(Dataset excerpts)
-- Begin --

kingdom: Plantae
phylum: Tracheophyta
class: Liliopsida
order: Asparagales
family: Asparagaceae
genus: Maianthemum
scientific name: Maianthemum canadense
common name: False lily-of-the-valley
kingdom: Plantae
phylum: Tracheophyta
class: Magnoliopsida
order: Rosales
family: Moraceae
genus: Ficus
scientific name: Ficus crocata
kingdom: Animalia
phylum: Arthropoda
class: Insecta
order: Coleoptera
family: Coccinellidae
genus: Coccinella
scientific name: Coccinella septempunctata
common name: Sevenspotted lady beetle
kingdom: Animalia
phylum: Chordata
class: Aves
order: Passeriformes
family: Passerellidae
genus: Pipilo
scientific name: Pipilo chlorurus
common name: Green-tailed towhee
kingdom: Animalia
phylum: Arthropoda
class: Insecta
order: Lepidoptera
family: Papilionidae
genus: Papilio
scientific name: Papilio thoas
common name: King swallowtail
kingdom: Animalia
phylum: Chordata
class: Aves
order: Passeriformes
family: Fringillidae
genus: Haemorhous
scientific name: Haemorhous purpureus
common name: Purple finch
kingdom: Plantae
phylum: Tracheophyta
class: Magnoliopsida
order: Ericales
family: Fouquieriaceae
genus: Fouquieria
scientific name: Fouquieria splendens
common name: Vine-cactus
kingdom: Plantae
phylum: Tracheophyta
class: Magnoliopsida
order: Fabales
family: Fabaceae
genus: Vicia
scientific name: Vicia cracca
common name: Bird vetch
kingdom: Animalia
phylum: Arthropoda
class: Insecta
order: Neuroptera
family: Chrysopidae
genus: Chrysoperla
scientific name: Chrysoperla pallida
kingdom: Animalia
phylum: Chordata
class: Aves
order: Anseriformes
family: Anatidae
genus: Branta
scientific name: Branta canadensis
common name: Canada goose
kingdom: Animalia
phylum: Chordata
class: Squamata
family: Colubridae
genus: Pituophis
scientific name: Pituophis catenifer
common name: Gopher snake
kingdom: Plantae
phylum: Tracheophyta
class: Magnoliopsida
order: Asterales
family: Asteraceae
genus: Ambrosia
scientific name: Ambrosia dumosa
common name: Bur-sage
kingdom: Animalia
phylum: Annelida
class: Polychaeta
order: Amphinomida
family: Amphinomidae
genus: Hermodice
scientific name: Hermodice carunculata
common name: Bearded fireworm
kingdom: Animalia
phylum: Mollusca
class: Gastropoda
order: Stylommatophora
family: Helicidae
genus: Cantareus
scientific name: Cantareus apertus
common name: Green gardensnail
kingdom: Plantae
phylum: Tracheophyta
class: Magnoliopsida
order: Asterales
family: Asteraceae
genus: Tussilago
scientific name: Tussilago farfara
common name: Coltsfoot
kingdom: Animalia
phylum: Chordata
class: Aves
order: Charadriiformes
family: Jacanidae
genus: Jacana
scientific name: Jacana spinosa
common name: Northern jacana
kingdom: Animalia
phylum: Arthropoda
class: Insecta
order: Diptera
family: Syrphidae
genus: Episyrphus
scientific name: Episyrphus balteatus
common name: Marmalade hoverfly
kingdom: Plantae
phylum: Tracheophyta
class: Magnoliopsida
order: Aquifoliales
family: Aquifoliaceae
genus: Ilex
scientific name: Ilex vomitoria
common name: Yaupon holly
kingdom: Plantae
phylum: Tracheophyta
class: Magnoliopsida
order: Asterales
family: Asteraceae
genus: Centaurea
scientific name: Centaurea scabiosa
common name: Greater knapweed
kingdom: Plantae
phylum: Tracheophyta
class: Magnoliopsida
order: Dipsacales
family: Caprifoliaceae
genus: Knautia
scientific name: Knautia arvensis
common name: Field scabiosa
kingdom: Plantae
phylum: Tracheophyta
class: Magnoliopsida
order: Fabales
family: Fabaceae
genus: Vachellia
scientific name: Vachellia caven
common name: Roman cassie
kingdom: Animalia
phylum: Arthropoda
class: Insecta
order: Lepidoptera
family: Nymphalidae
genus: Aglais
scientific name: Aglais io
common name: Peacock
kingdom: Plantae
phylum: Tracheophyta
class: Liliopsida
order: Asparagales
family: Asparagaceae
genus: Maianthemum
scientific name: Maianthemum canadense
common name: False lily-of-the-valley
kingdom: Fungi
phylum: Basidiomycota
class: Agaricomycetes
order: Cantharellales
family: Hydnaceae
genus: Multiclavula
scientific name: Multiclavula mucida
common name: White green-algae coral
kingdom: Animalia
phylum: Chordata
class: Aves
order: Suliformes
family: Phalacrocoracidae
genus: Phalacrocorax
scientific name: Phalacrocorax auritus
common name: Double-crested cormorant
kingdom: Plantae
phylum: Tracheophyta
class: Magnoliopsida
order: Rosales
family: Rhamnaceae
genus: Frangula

-- End --

**Short task**:
Rewrite all the rows, changing every "common name" to "vernacular name" and leaving everything else unchanged.

**Worked answer**:
kingdom: Plantae
phylum: Tracheophyta
class: Liliopsida
order: Asparagales
family: Asparagaceae
genus: Maianthemum
scientific name: Maianthemum canadense
vernacular name: False lily-of-the-valley
kingdom: Plantae
phylum: Tracheophyta
class: Magnoliopsida
order: Rosales
family: Moraceae
genus: Ficus
scientific name: Ficus crocata
kingdom: Animalia
phylum: Arthropoda
class: Insecta
order: Coleoptera
family: Coccinellidae
genus: Coccinella
scientific name: Coccinella septempunctata
vernacular name: Sevenspotted lady beetle
kingdom: Animalia
phylum: Chordata
class: Aves
order: Passeriformes
family: Passerellidae
genus: Pipilo
scientific name: Pipilo chlorurus
vernacular name: Green-tailed towhee
kingdom: Animalia
phylum: Arthropoda
class: Insecta
order: Lepidoptera
family: Papilionidae
genus: Papilio
scientific name: Papilio thoas
vernacular name: King swallowtail
kingdom: Animalia
phylum: Chordata
class: Aves
order: Passeriformes
family: Fringillidae
genus: Haemorhous
scientific name: Haemorhous purpureus
vernacular name: Purple finch
kingdom: Plantae
phylum: Tracheophyta
class: Magnoliopsida
order: Ericales
family: Fouquieriaceae
genus: Fouquieria
scientific name: Fouquieria splendens
vernacular name: Vine-cactus
kingdom: Plantae
phylum: Tracheophyta
class: Magnoliopsida
order: Fabales
family: Fabaceae
genus: Vicia
scientific name: Vicia cracca
vernacular name: Bird vetch
kingdom: Animalia
phylum: Arthropoda
class: Insecta
order: Neuroptera
family: Chrysopidae
genus: Chrysoperla
scientific name: Chrysoperla pallida
kingdom: Animalia
phylum: Chordata
class: Aves
order: Anseriformes
family: Anatidae
genus: Branta
scientific name: Branta canadensis
vernacular name: Canada goose
kingdom: Animalia
phylum: Chordata
class: Squamata
family: Colubridae
genus: Pituophis
scientific name: Pituophis catenifer
vernacular name: Gopher snake
kingdom: Plantae
phylum: Tracheophyta
class: Magnoliopsida
order: Asterales
family: Asteraceae
genus: Ambrosia
scientific name: Ambrosia dumosa
vernacular name: Bur-sage
kingdom: Animalia
phylum: Annelida
class: Polychaeta
order: Amphinomida
family: Amphinomidae
genus: Hermodice
scientific name: Hermodice carunculata
vernacular name: Bearded fireworm
kingdom: Animalia
phylum: Mollusca
class: Gastropoda
order: Stylommatophora
family: Helicidae
genus: Cantareus
scientific name: Cantareus apertus
vernacular name: Green gardensnail
kingdom: Plantae
phylum: Tracheophyta
class: Magnoliopsida
order: Asterales
family: Asteraceae
genus: Tussilago
scientific name: Tussilago farfara
vernacular name: Coltsfoot
kingdom: Animalia
phylum: Chordata
class: Aves
order: Charadriiformes
family: Jacanidae
genus: Jacana
scientific name: Jacana spinosa
vernacular name: Northern jacana
kingdom: Animalia
phylum: Arthropoda
class: Insecta
order: Diptera
family: Syrphidae
genus: Episyrphus
scientific name: Episyrphus balteatus
vernacular name: Marmalade hoverfly
kingdom: Plantae
phylum: Tracheophyta
class: Magnoliopsida
order: Aquifoliales
family: Aquifoliaceae
genus: Ilex
scientific name: Ilex vomitoria
vernacular name: Yaupon holly
kingdom: Plantae
phylum: Tracheophyta
class: Magnoliopsida
order: Asterales
family: Asteraceae
genus: Centaurea
scientific name: Centaurea scabiosa
vernacular name: Greater knapweed
kingdom: Plantae
phylum: Tracheophyta
class: Magnoliopsida
order: Dipsacales
family: Caprifoliaceae
genus: Knautia
scientific name: Knautia arvensis
vernacular name: Field scabiosa
kingdom: Plantae
phylum: Tracheophyta
class: Magnoliopsida
order: Fabales
family: Fabaceae
genus: Vachellia
scientific name: Vachellia caven
vernacular name: Roman cassie
kingdom: Animalia
phylum: Arthropoda
class: Insecta
order: Lepidoptera
family: Nymphalidae
genus: Aglais
scientific name: Aglais io
vernacular name: Peacock
kingdom: Plantae
phylum: Tracheophyta
class: Liliopsida
order: Asparagales
family: Asparagaceae
genus: Maianthemum
scientific name: Maianthemum canadense
vernacular name: False lily-of-the-valley
kingdom: Fungi
phylum: Basidiomycota
class: Agaricomycetes
order: Cantharellales
family: Hydnaceae
genus: Multiclavula
scientific name: Multiclavula mucida
vernacular name: White green-algae coral
kingdom: Animalia
phylum: Chordata
class: Aves
order: Suliformes
family: Phalacrocoracidae
genus: Phalacrocorax
scientific name: Phalacrocorax auritus
vernacular name: Double-crested cormorant
kingdom: Plantae
phylum: Tracheophyta
class: Magnoliopsida
order: Rosales
family: Rhamnaceae
genus: Frangula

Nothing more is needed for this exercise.